Dataset entries:
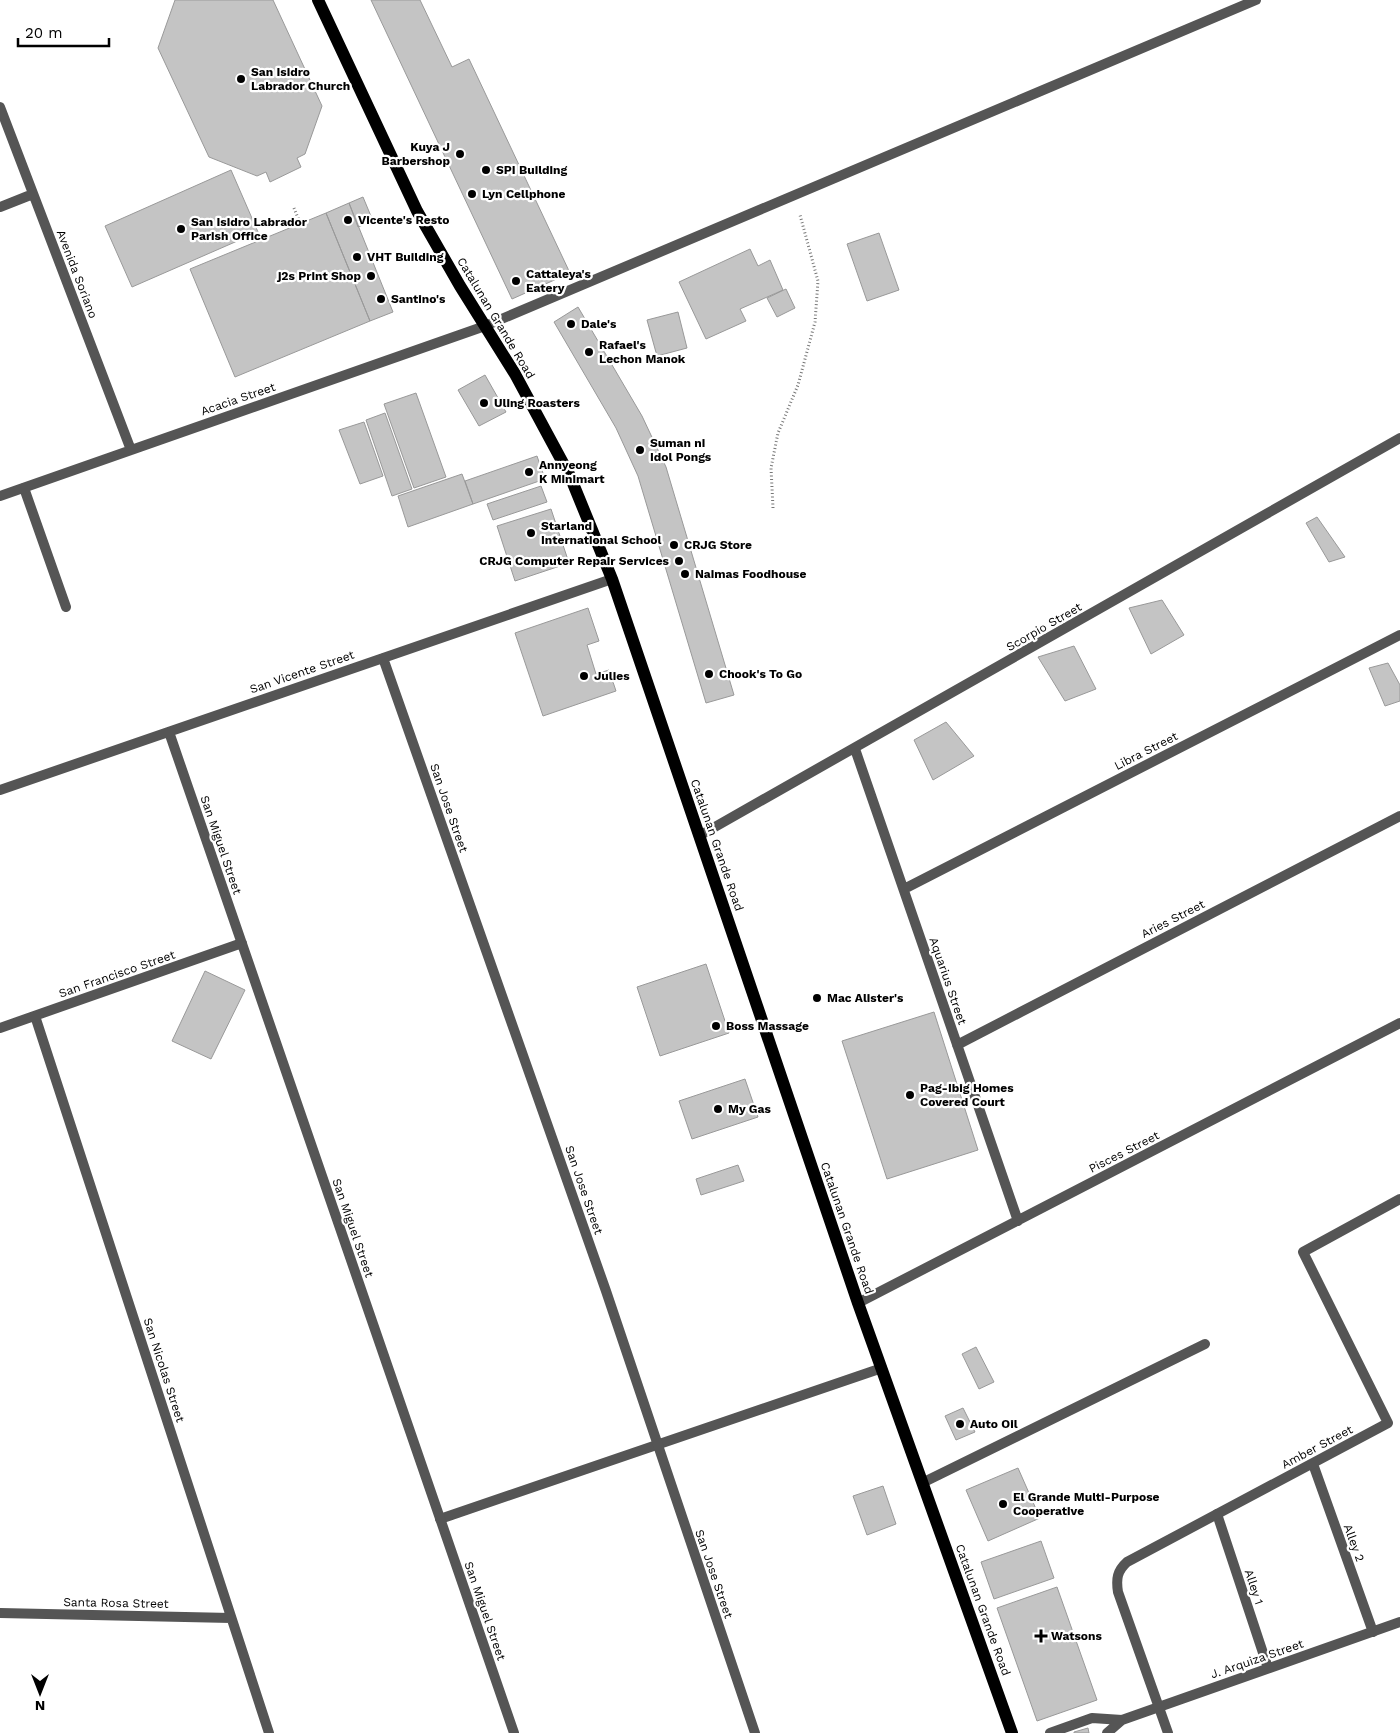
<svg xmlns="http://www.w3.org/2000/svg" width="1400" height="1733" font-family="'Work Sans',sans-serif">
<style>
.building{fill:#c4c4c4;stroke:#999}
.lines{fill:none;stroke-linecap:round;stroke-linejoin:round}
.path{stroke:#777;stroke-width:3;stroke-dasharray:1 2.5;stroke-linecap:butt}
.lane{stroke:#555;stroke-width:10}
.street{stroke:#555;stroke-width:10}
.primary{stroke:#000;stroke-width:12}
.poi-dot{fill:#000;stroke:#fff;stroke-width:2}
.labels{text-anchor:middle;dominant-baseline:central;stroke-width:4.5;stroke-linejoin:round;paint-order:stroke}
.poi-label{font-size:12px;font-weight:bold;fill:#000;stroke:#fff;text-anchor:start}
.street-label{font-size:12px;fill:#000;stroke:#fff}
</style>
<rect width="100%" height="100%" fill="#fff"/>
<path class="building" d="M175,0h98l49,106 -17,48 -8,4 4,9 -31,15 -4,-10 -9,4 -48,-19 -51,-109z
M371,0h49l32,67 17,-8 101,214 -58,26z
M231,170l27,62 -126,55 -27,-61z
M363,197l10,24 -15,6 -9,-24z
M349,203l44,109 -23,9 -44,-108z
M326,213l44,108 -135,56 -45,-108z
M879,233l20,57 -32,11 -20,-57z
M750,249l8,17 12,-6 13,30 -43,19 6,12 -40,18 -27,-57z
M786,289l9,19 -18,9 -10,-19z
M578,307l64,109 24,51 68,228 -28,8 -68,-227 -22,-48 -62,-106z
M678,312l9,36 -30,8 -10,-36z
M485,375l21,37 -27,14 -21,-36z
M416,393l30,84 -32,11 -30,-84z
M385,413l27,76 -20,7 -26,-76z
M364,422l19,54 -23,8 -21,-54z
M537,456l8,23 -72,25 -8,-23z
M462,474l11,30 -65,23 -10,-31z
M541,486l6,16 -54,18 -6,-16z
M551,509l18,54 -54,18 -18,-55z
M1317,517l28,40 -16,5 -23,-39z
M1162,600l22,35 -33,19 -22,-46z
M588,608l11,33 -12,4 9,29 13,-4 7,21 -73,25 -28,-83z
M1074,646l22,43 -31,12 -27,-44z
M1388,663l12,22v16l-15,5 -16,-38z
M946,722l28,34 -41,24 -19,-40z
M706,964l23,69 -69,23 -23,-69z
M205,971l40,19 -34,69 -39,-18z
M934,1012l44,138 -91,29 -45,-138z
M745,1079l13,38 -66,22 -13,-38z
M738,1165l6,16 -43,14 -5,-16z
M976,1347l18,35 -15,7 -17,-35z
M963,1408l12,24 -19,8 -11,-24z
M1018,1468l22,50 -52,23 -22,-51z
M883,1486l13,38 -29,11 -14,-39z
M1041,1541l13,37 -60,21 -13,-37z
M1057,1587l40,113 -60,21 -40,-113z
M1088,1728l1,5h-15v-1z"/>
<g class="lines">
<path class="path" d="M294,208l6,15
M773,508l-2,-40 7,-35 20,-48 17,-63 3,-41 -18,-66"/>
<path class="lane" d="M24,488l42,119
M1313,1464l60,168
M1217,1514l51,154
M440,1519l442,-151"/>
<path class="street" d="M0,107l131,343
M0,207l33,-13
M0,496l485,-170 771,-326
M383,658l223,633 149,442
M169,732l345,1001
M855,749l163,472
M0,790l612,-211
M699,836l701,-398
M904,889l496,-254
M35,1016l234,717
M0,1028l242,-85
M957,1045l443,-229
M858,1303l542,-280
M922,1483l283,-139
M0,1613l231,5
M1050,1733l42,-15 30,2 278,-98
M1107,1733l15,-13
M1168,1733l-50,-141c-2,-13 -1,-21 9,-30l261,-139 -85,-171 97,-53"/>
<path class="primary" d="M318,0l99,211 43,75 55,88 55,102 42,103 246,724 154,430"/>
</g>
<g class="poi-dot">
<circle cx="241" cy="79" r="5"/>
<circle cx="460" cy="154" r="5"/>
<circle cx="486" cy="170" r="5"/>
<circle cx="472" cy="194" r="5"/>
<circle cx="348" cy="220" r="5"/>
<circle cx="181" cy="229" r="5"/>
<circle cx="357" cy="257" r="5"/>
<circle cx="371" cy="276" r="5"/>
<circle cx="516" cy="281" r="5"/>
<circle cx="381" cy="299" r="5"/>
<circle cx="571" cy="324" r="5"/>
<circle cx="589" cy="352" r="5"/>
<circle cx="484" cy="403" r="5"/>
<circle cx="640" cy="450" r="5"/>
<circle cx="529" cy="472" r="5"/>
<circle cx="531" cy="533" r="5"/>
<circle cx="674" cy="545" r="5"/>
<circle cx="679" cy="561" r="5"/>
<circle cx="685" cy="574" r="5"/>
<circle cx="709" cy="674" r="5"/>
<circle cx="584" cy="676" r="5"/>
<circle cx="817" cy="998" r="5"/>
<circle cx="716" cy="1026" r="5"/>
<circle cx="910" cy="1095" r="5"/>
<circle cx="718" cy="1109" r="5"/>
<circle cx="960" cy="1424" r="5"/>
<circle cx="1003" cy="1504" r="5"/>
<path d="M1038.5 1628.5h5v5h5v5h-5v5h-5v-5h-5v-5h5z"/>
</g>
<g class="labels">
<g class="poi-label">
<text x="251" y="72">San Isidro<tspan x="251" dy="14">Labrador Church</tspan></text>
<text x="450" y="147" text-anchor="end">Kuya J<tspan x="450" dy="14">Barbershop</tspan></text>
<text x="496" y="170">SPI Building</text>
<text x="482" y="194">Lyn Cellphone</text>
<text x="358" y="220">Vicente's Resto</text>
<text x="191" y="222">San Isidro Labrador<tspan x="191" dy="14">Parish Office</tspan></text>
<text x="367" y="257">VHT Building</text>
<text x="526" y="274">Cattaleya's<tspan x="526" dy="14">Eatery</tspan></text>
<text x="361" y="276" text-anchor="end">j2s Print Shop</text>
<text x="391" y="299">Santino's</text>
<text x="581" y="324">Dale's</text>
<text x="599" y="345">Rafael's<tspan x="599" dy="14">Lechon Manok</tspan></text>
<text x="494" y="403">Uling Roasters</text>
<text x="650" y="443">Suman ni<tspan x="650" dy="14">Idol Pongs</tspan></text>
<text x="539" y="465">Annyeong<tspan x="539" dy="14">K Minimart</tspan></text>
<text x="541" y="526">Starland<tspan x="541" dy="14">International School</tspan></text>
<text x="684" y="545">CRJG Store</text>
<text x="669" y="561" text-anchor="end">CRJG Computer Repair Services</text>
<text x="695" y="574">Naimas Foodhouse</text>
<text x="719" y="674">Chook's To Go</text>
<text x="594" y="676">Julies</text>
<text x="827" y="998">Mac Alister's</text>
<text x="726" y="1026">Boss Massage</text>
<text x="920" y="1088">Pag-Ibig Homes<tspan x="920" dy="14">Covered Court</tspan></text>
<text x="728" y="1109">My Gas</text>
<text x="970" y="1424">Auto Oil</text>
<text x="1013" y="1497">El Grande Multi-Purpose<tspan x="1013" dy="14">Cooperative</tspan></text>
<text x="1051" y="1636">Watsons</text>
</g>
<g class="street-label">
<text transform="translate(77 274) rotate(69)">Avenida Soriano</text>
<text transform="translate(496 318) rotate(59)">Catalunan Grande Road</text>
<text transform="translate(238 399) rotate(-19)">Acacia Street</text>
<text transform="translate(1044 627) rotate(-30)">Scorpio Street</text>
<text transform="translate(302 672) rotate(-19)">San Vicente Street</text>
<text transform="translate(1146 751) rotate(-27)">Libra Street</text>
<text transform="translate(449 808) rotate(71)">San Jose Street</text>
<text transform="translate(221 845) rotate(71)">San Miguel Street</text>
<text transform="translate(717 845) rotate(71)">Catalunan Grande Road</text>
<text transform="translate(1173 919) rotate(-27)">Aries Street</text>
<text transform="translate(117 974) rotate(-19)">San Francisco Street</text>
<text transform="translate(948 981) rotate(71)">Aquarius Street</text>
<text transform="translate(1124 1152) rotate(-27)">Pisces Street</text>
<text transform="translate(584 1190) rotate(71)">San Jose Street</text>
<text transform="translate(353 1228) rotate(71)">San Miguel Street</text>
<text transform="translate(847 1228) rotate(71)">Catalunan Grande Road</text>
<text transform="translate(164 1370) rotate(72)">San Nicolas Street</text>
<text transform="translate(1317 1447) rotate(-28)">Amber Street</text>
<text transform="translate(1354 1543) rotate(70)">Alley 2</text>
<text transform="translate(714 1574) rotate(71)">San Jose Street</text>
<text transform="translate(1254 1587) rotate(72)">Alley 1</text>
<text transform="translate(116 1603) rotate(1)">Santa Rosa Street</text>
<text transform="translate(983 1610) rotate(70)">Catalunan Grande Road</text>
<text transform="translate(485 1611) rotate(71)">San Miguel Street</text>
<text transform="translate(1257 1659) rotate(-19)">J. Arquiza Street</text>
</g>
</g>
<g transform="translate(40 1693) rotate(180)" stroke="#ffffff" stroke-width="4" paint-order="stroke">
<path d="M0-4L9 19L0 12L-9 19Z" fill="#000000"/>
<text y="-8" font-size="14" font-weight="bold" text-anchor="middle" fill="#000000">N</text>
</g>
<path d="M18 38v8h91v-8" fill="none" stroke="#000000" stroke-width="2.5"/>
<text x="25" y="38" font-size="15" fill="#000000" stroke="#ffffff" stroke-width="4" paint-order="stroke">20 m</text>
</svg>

- [WHAT TO WORK ON] Transcribe each line of the data above, unaltered, from the one where "M1018,1468l22,50 -52,23 -22,-51z" appears to the one where "M855,749l163,472" appears, inclusive of both.

- [REPLY TO THE TASK]
M1018,1468l22,50 -52,23 -22,-51z
M883,1486l13,38 -29,11 -14,-39z
M1041,1541l13,37 -60,21 -13,-37z
M1057,1587l40,113 -60,21 -40,-113z
M1088,1728l1,5h-15v-1z"/>
<g class="lines">
<path class="path" d="M294,208l6,15
M773,508l-2,-40 7,-35 20,-48 17,-63 3,-41 -18,-66"/>
<path class="lane" d="M24,488l42,119
M1313,1464l60,168
M1217,1514l51,154
M440,1519l442,-151"/>
<path class="street" d="M0,107l131,343
M0,207l33,-13
M0,496l485,-170 771,-326
M383,658l223,633 149,442
M169,732l345,1001
M855,749l163,472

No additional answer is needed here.